Yesterday I was trying to get a colleague to deploy a simple service that would allow us to save a file on a server and download the file from the server. Apparently it’s much harder in today’s sophisticated cloud environments than it used to be.

Speaking of clouds, I did some house cleaning on various accounts, domains, mailboxes, cloud services today. I got lost multiple times in the complexities of these services (in particular I feel a new and warm form of hate for google cloud). When corporate meets software this is what we get.

I’m not really complaining, every day I’m talking with a chatbot who understands me better than most souls. It’s magic.

Yet there are moments when I miss a world when early technologies were simpler to master. There was some stuff I knew almost everything about.

But at the same time I find amazing coming to work every morning and inventing new things. For the complicated stuff now I just ask ChatGPT ;)

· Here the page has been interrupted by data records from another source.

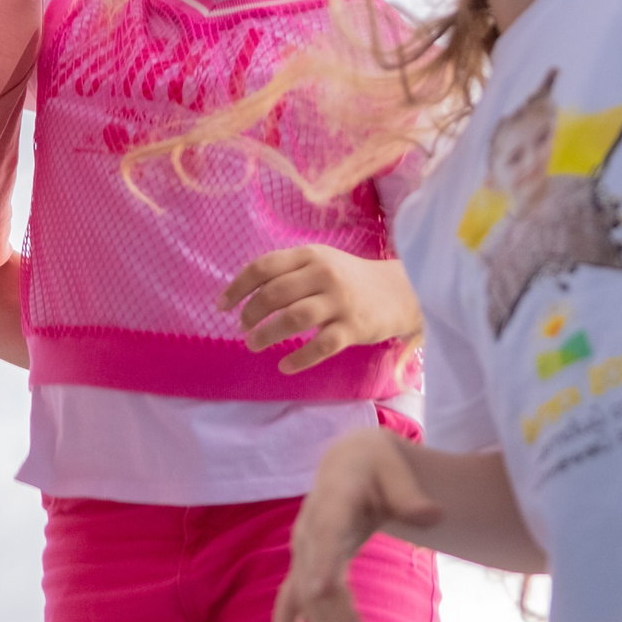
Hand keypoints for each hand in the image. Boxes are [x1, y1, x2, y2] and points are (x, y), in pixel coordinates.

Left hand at [219, 245, 421, 374]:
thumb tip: (245, 292)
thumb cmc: (349, 279)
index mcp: (310, 256)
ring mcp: (340, 302)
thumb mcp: (320, 263)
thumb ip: (288, 272)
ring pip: (294, 318)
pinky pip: (321, 346)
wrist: (400, 292)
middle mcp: (324, 274)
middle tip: (242, 327)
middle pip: (275, 293)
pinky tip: (284, 365)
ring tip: (253, 344)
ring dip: (268, 334)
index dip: (238, 287)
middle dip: (251, 313)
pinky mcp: (354, 328)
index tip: (222, 306)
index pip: (264, 267)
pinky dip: (299, 358)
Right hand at [271, 429, 444, 621]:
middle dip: (330, 614)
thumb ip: (409, 494)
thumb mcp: (394, 467)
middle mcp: (310, 530)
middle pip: (315, 577)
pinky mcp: (305, 568)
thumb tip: (434, 517)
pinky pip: (289, 603)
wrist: (345, 463)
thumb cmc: (374, 465)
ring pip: (306, 598)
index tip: (321, 589)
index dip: (321, 560)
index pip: (326, 534)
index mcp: (332, 502)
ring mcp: (304, 552)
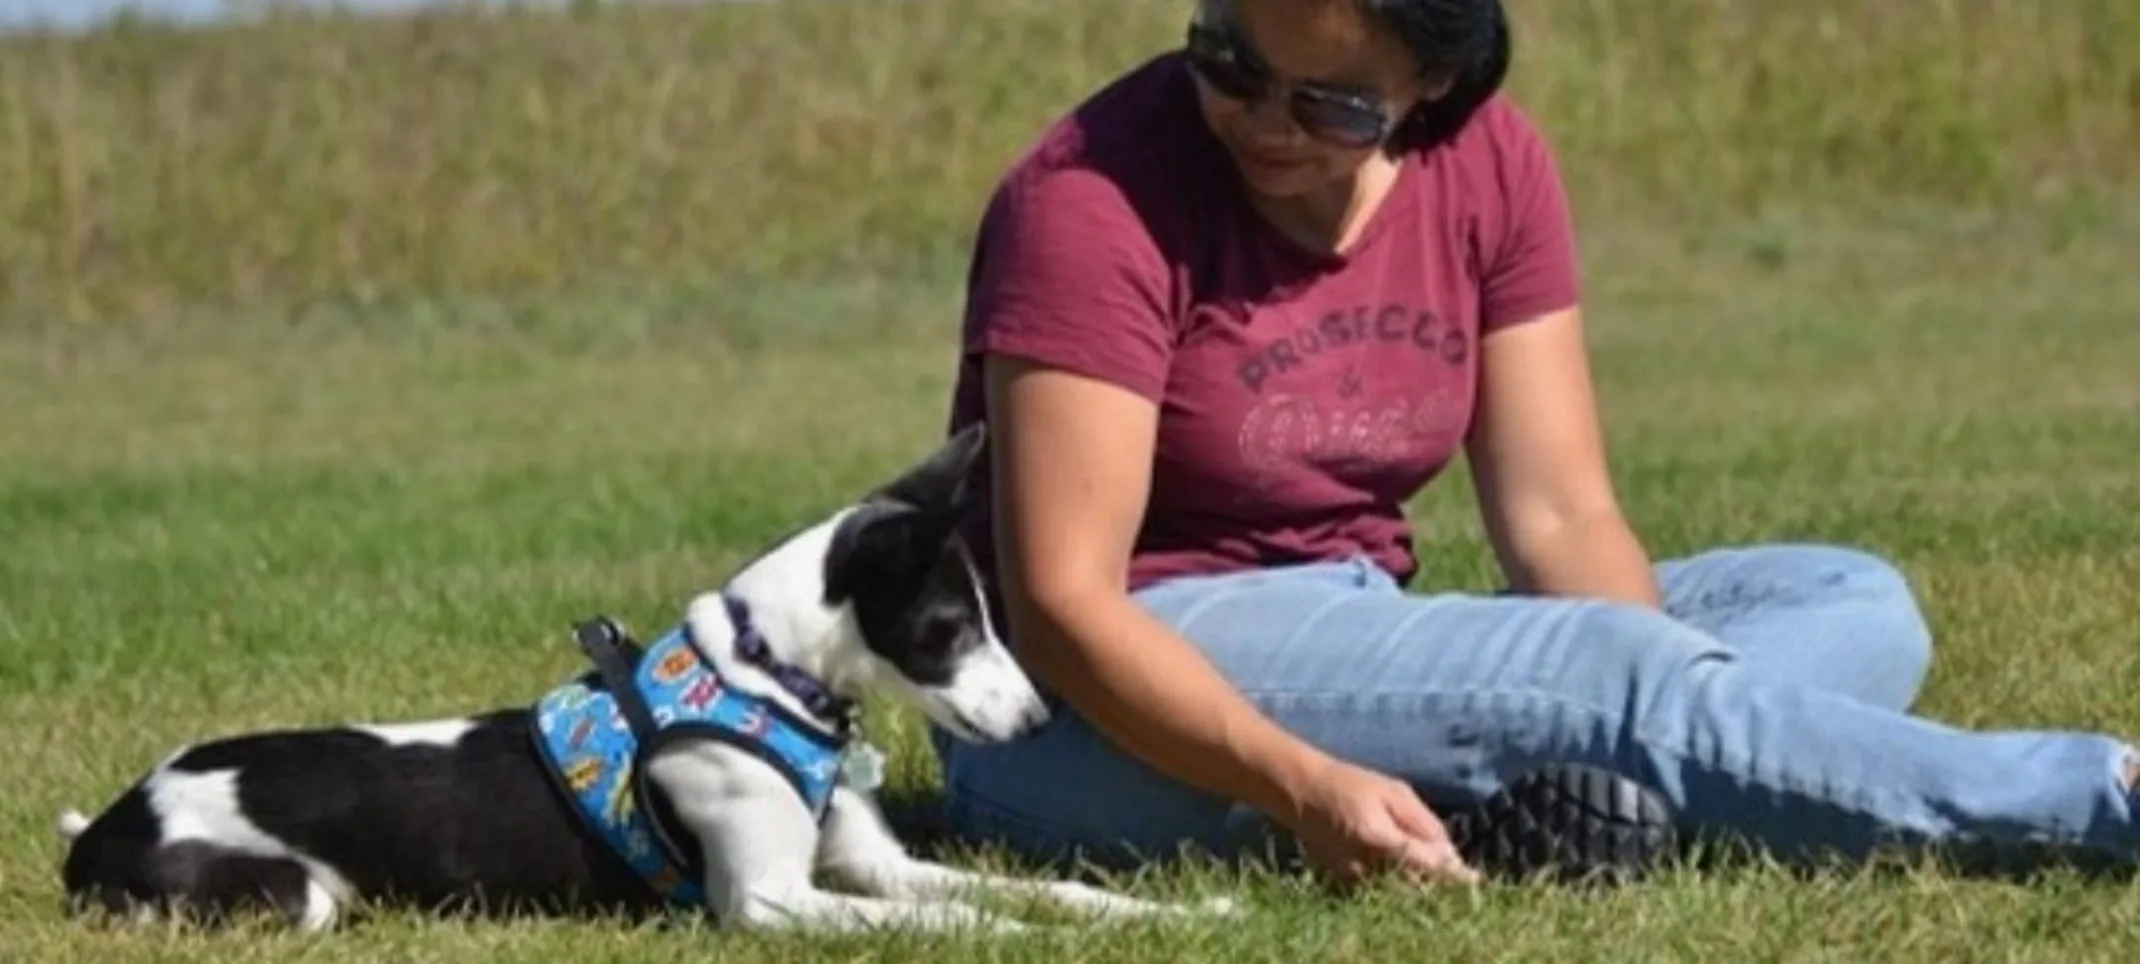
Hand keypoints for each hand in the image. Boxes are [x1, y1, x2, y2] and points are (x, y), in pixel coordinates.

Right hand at [1279, 755, 1480, 889]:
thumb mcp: (1394, 791)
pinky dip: (1398, 881)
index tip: (1475, 880)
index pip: (1428, 868)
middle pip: (1417, 888)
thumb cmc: (1350, 783)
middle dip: (1439, 883)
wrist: (1301, 791)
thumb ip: (1424, 823)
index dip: (1454, 877)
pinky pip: (1380, 889)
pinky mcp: (1344, 882)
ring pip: (1399, 893)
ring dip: (1419, 883)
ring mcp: (1352, 878)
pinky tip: (1401, 862)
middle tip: (1454, 869)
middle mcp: (1365, 866)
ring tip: (1428, 862)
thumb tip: (1450, 853)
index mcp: (1380, 839)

With great responsibilities

Having just started a company that primarily deals with large language models I’m occasionally thinking about the responsibilities that we have when we introduce a new AI agent in the digital space.

Besides preservation of the human species, a good rule that I think we should give ourselves is “avoid bullshit”, and while this rule must certainly be true for any human activity, I think it’s extremely important when you are dealing with the equivalent of BS thermo-nuclear devices.

I’m still working on my list, this is as far as I got.

Every time one of our AI agents produces an output we should ask ourselves:

  • does this text improves the life of the intended recipient?
  • will it be delivered only to the intended recipient (and not to a whole bunch of innocent bystanders)?
  • is it as efficient as it can be in the way it uses language and delivers its message?

If these minimum parameters are not met, the agent should be destroyed.

As with everything else, AI is not the cause of this, there has been plenty of wasteful content well before a computer could start mimicking the output of a sapiens. And because these LLM models have been trained on a lot of this useless noise, they are extremely good at generating more.

So even before you worry if AI can get the wrong president elected or robots can terminate humanity, just make sure that you are not accidentally leaving the BS tap open when you leave.